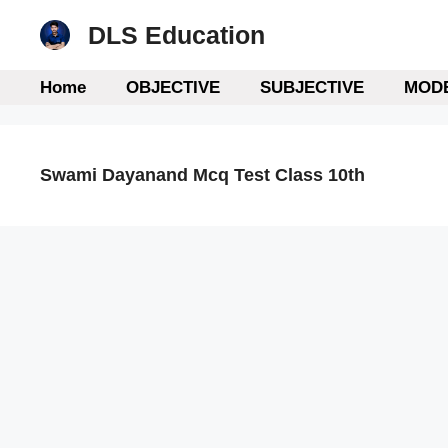
Skip
DLS Education
to
content
Home
OBJECTIVE
SUBJECTIVE
MODE
Swami Dayanand Mcq Test Class 10th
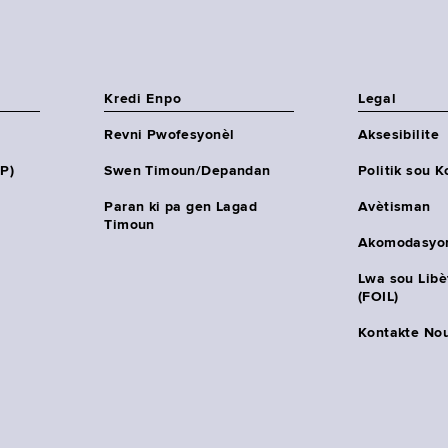
Kredi Enpo
Legal
Revni Pwofesyonèl
Aksesibilite
HP)
Swen Timoun/Depandan
Politik sou K
Paran ki pa gen Lagad
Avètisman
Timoun
Akomodasyo
Lwa sou Lib
(FOIL)
Kontakte No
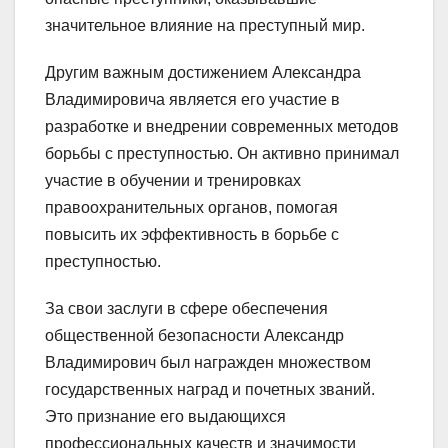
значительное влияние на преступный мир.
Другим важным достижением Александра
Владимировича является его участие в
разработке и внедрении современных методов
борьбы с преступностью. Он активно принимал
участие в обучении и тренировках
правоохранительных органов, помогая
повысить их эффективность в борьбе с
преступностью.
За свои заслуги в сфере обеспечения
общественной безопасности Александр
Владимирович был награжден множеством
государственных наград и почетных званий.
Это признание его выдающихся
профессиональных качеств и значимости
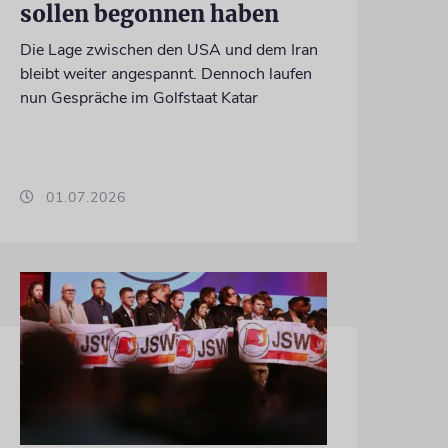
sollen begonnen haben
Die Lage zwischen den USA und dem Iran
bleibt weiter angespannt. Dennoch laufen
nun Gespräche im Golfstaat Katar
01.07.2026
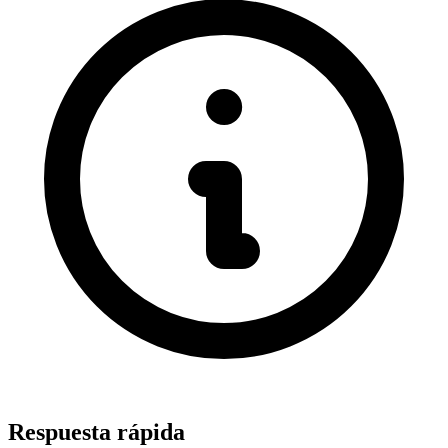
Respuesta rápida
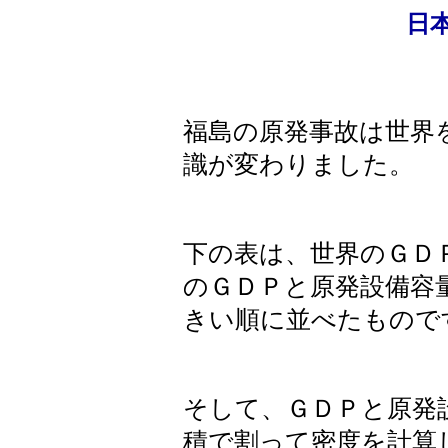
日
福島の原発事故は世界
識が変わりました。
下の表は、世界のＧＤ
のＧＤＰと原発設備容
きい順に並べたもので
そして、ＧＤＰと原発
積で割って密度を計算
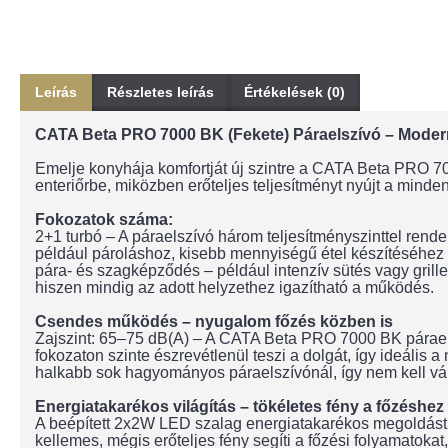
Leírás
Részletes leírás
Értékelések (0)
CATA Beta PRO 7000 BK (Fekete) Páraelszívó – Modern
Emelje konyhája komfortját új szintre a CATA Beta PRO 700
enteriőrbe, miközben erőteljes teljesítményt nyújt a minde
Fokozatok száma:
2+1 turbó – A páraelszívó három teljesítményszinttel rend
például pároláshoz, kisebb mennyiségű étel készítéséhez v
pára- és szagképződés – például intenzív sütés vagy gri
hiszen mindig az adott helyzethez igazítható a működés.
Csendes működés – nyugalom főzés közben is
Zajszint: 65–75 dB(A) – A CATA Beta PRO 7000 BK páraelsz
fokozaton szinte észrevétlenül teszi a dolgát, így ideáli
halkabb sok hagyományos páraelszívónál, így nem kell vál
Energiatakarékos világítás – tökéletes fény a főzéshez
A beépített 2x2W LED szalag energiatakarékos megoldást kí
kellemes, mégis erőteljes fény segíti a főzési folyamatoka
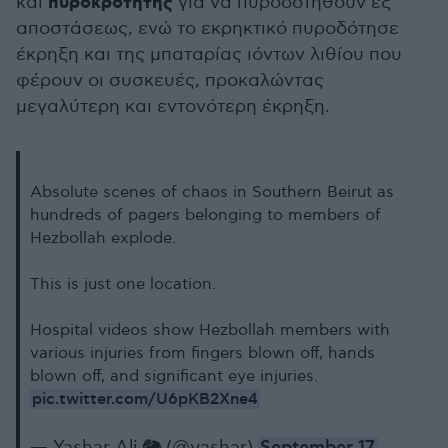
πυροκροτητής
και
για να πυροδοτηθούν εξ
αποστάσεως, ενώ το εκρηκτικό πυροδότησε
έκρηξη και της μπαταρίας ιόντων λιθίου που
φέρουν οι συσκευές, προκαλώντας
μεγαλύτερη και εντονότερη έκρηξη.
Absolute scenes of chaos in Southern Beirut as
hundreds of pagers belonging to members of
Hezbollah explode.
This is just one location.
Hospital videos show Hezbollah members with
various injuries from fingers blown off, hands
blown off, and significant eye injuries.
pic.twitter.com/U6pKB2Xne4
— Yashar Ali 🐘 (@yashar)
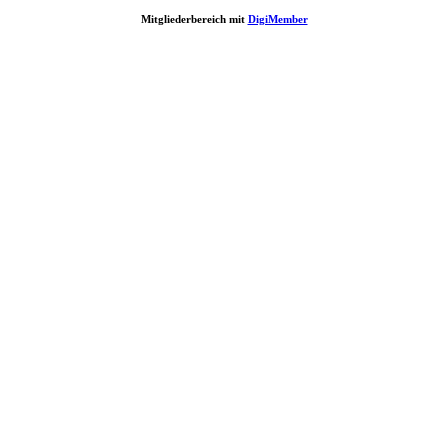
Mitgliederbereich mit
DigiMember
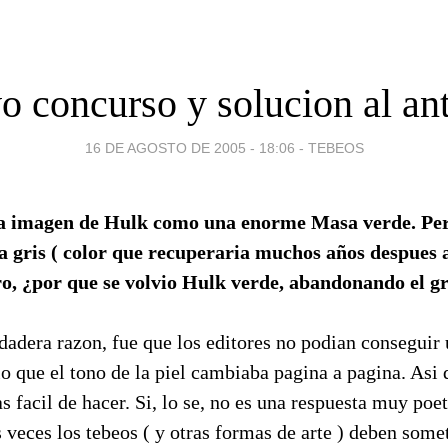
 concurso y solucion al ant
16 DE AGOSTO DE 2005 - 18:06
-
TEBEOS
a imagen de Hulk como una enorme Masa verde. Per
 gris ( color que recuperaria muchos años despues 
ro, ¿por que se volvio Hulk verde, abandonando el gr
rdadera razon, fue que los editores no podian conseguir 
 que el tono de la piel cambiaba pagina a pagina. Asi 
s facil de hacer. Si, lo se, no es una respuesta muy poet
 veces los tebeos ( y otras formas de arte ) deben somet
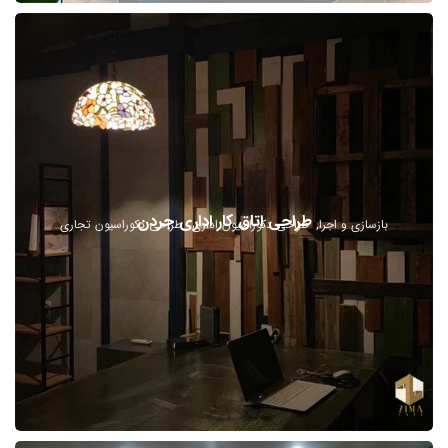
طراحی اتاق کار اداری جردن
بازسازی و اجرا
طراحی دکوراسیون اداری
طراحی دکوراسیون تجاری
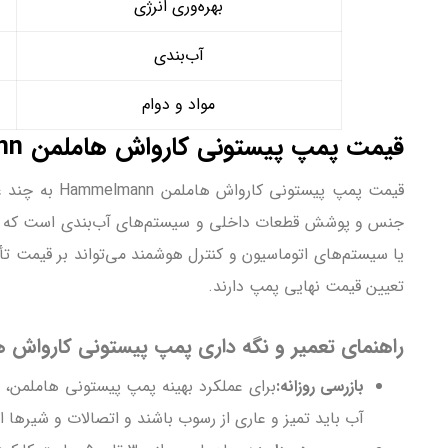
بهره‌وری انرژی
آب‌بندی
مواد و دوام
قیمت پمپ پیستونی کارواش هاملمن Hammelmann
قیمت پمپ پی
جنس و پوشش قطعات داخلی و سیستم‌های آب‌بندی است که طول
یا سیستم‌های اتوماسیون و کنترل هوشمند می‌تواند بر قیمت ت
تعیین قیمت نهایی پمپ دارند.
راهنمای تعمیر و نگه داری پمپ پیستونی کارواش هاملمن nn
بازرسی روزانه:
برای عملکرد بهینه پمپ پیستونی هاملمن، 
آب باید تمیز و عاری از رسوب باشند و اتصالات و شیرها ا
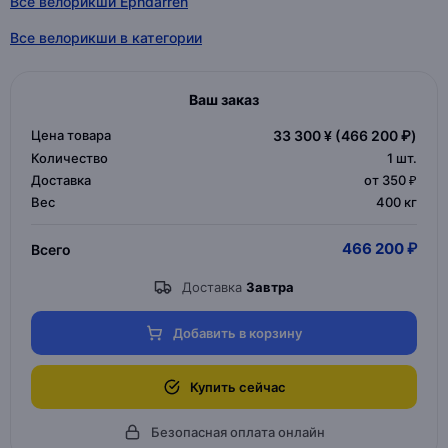
Все велорикши Ephdarren
Все велорикши в категории
Ваш заказ
Цена товара
33 300 ¥
(466 200 ₽)
Количество
1
шт.
Доставка
от 350 ₽
Вес
400 кг
466 200 ₽
Всего
Доставка
Завтра
Добавить в корзину
Купить сейчас
Безопасная оплата онлайн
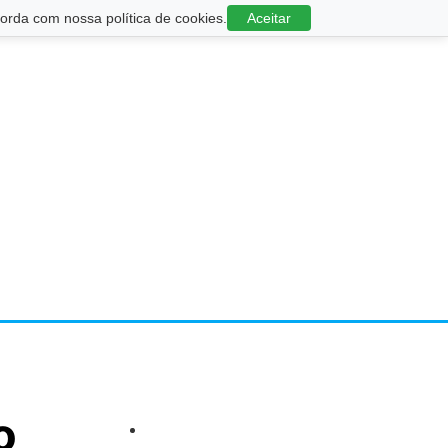
rda com nossa política de cookies.
Aceitar
o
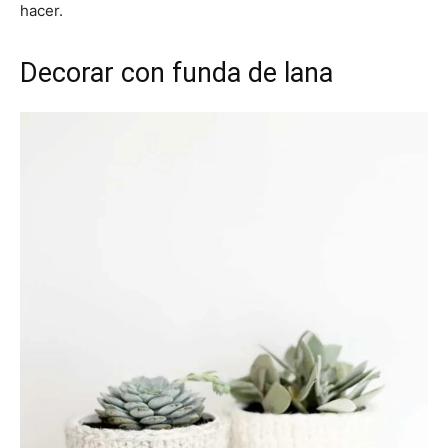
hacer.
Decorar con funda de lana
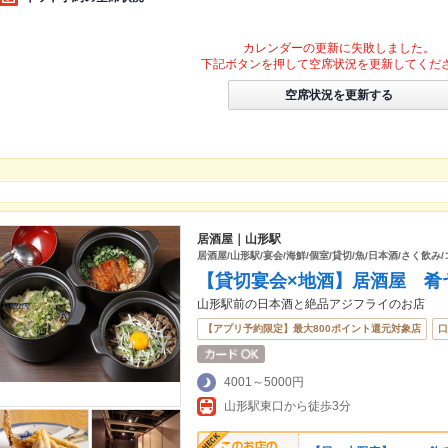
カレンダーの更新に失敗しました。
下記ボタンを押して空席状況を更新してくだ
空席状況を更新する
居酒屋｜山形駅
居酒屋/山形駅/宴会/海鮮/個室/貸切/魚/日本酒/さく飲み
【貸切宴会×地酒】居酒屋 肴
山形駅前の日本酒と絶品アジフライのお店
【アプリ予約限定】最大800ポイント還元対象店
口
4001～5000円
山形駅東口から徒歩3分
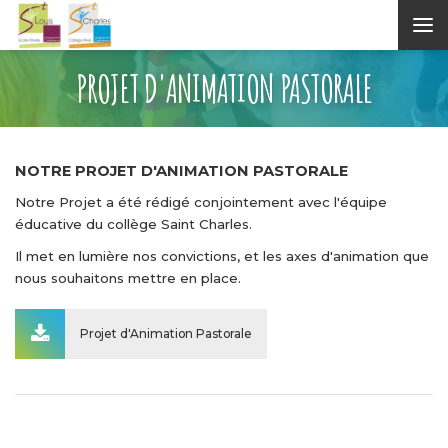
Aller au contenu principal
PROJET D'ANIMATION PASTORALE
NOTRE PROJET D'ANIMATION PASTORALE
Notre Projet a été rédigé conjointement avec l'équipe
éducative du collège Saint Charles.
Il met en lumière nos convictions, et les axes d'animation que
nous souhaitons mettre en place.
Projet d'Animation Pastorale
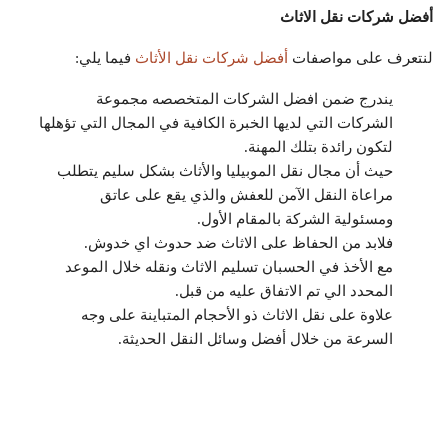
أفضل شركات نقل الاثاث
لنتعرف على مواصفات
أفضل شركات نقل الأثاث
فيما يلي:
يندرج ضمن افضل الشركات المتخصصه مجموعة
الشركات التي لديها الخبرة الكافية في المجال التي تؤهلها
لتكون رائدة بتلك المهنة.
حيث أن مجال نقل الموبيليا والأثاث بشكل سليم يتطلب
مراعاة النقل الآمن للعفش والذي يقع على عاتق
ومسئولية الشركة بالمقام الأول.
فلابد من الحفاظ على الاثاث ضد حدوث اي خدوش.
مع الأخذ في الحسبان تسليم الاثاث ونقله خلال الموعد
المحدد الي تم الاتفاق عليه من قبل.
علاوة على نقل الاثاث ذو الأحجام المتباينة على وجه
السرعة من خلال أفضل وسائل النقل الحديثة.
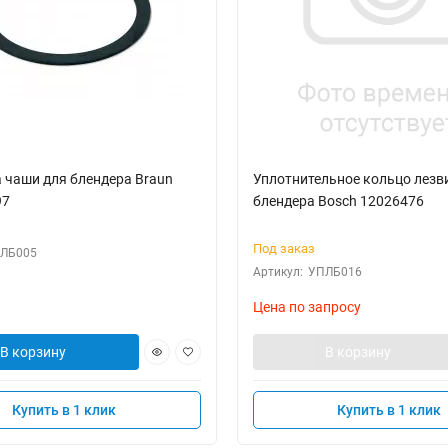
 чаши для блендера Braun
Уплотнительное кольцо лезв
97
блендера Bosch 12026476
Под заказ
ЛБ005
Артикул:
УПЛБ016
Цена по запросу
В корзину
В корзину
Купить в 1 клик
Купить в 1 клик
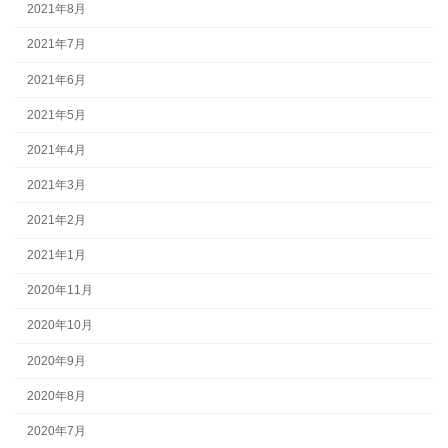
2021年8月
2021年7月
2021年6月
2021年5月
2021年4月
2021年3月
2021年2月
2021年1月
2020年11月
2020年10月
2020年9月
2020年8月
2020年7月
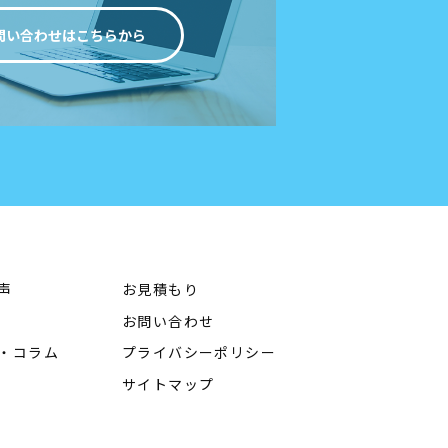
問い合わせはこちらから
声
お見積もり
お問い合わせ
・コラム
プライバシーポリシー
サイトマップ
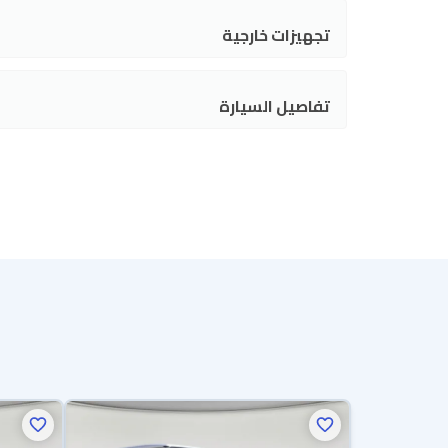
تجهيزات خارجية
تفاصيل السيارة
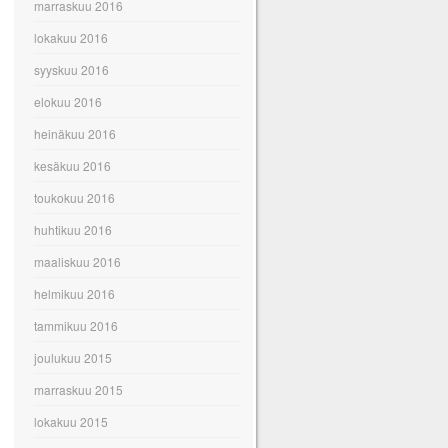
marraskuu 2016
lokakuu 2016
syyskuu 2016
elokuu 2016
heinäkuu 2016
kesäkuu 2016
toukokuu 2016
huhtikuu 2016
maaliskuu 2016
helmikuu 2016
tammikuu 2016
joulukuu 2015
marraskuu 2015
lokakuu 2015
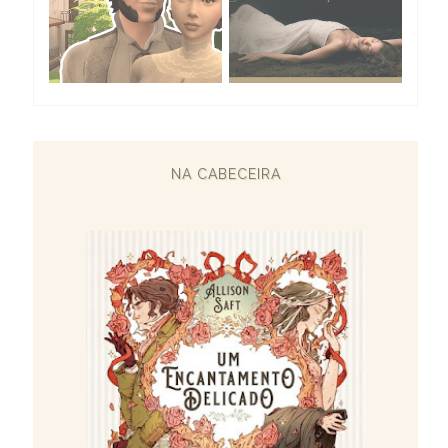
NA CABECEIRA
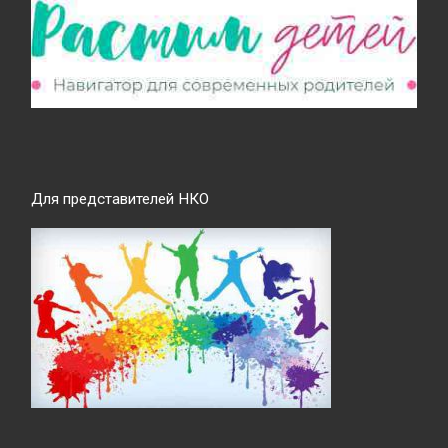
Для представителей НКО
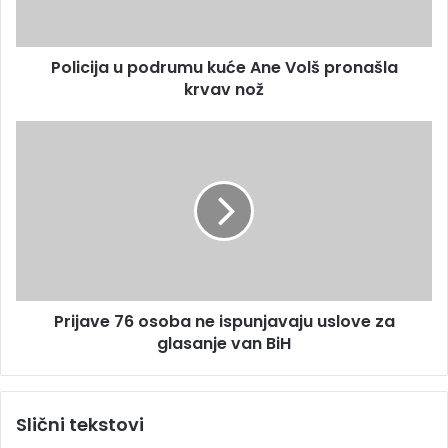
d
j
r
a
e
u
s
Policija u podrumu kuće Ane Volš pronašla
p
u
krvav nož
o
d
r
P
u
r
m
i
u
j
k
a
u
v
ć
e
e
7
A
6
n
Prijave 76 osoba ne ispunjavaju uslove za
o
e
glasanje van BiH
s
V
o
o
b
l
a
Slični tekstovi
š
n
p
e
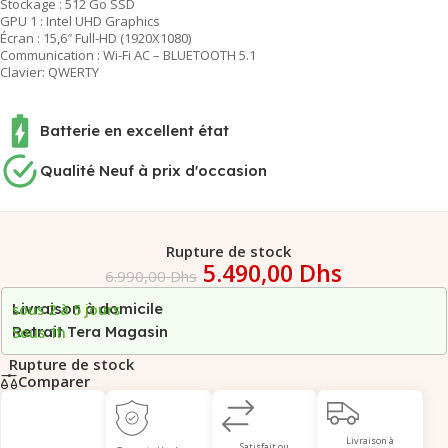
Stockage : 512 Go SSD
GPU 1 : Intel UHD Graphics
Écran : 15,6″ Full-HD (1920X1080)
Communication : Wi-Fi AC – BLUETOOTH 5.1
Clavier: QWERTY
Batterie en excellent état
Qualité Neuf à prix d'occasion
Rupture de stock
5.490,00
Dhs
6.990,00
Dhs
Livraison à domicile
sous 2 à 5 jours
Retrait Tera Magasin
Sous 1h
Rupture de stock
Comparer
Livraison à
Satisfait ou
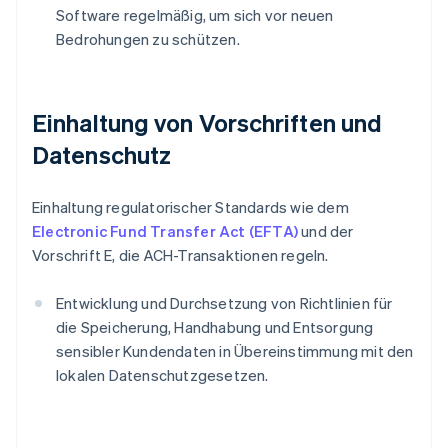
Software regelmäßig, um sich vor neuen
Bedrohungen zu schützen.
Einhaltung von Vorschriften und
Datenschutz
Einhaltung regulatorischer Standards wie dem
Electronic Fund Transfer Act (EFTA)
und der
Vorschrift E, die ACH-Transaktionen regeln.
Entwicklung und Durchsetzung von Richtlinien für
die Speicherung, Handhabung und Entsorgung
sensibler Kundendaten in Übereinstimmung mit den
lokalen Datenschutzgesetzen.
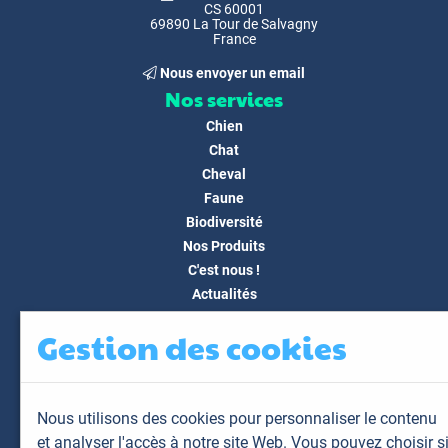
CS 60001
69890 La Tour de Salvagny
France
Nous envoyer un email
Nos services
Chien
Chat
Cheval
Faune
Biodiversité
Nos Produits
C'est nous !
Actualités
Docs & Médias
Gestion des cookies
FAQ
Contact
Espace client
Nous utilisons des cookies pour personnaliser le contenu
Mon espace
et analyser l'accès à notre site Web. Vous pouvez choisir s
Mes animaux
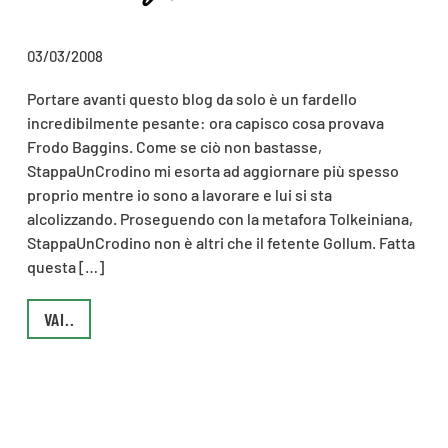
03/03/2008
Portare avanti questo blog da solo è un fardello
incredibilmente pesante: ora capisco cosa provava
Frodo Baggins. Come se ciò non bastasse,
StappaUnCrodino mi esorta ad aggiornare più spesso
proprio mentre io sono a lavorare e lui si sta
alcolizzando. Proseguendo con la metafora Tolkeiniana,
StappaUnCrodino non è altri che il fetente Gollum. Fatta
questa […]
VAI..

════════════════════

**Required work:** Write out the lines from the records above, from the line with "Software regelmäßig, um sich vor neuen" up to and including the line with "lokalen Datenschutzgesetzen.", keeping each line exactly as it appears.

**Response to this exercise:**
Software regelmäßig, um sich vor neuen
Bedrohungen zu schützen.
Einhaltung von Vorschriften und
Datenschutz
Einhaltung regulatorischer Standards wie dem
Electronic Fund Transfer Act (EFTA)
und der
Vorschrift E, die ACH-Transaktionen regeln.
Entwicklung und Durchsetzung von Richtlinien für
die Speicherung, Handhabung und Entsorgung
sensibler Kundendaten in Übereinstimmung mit den
lokalen Datenschutzgesetzen.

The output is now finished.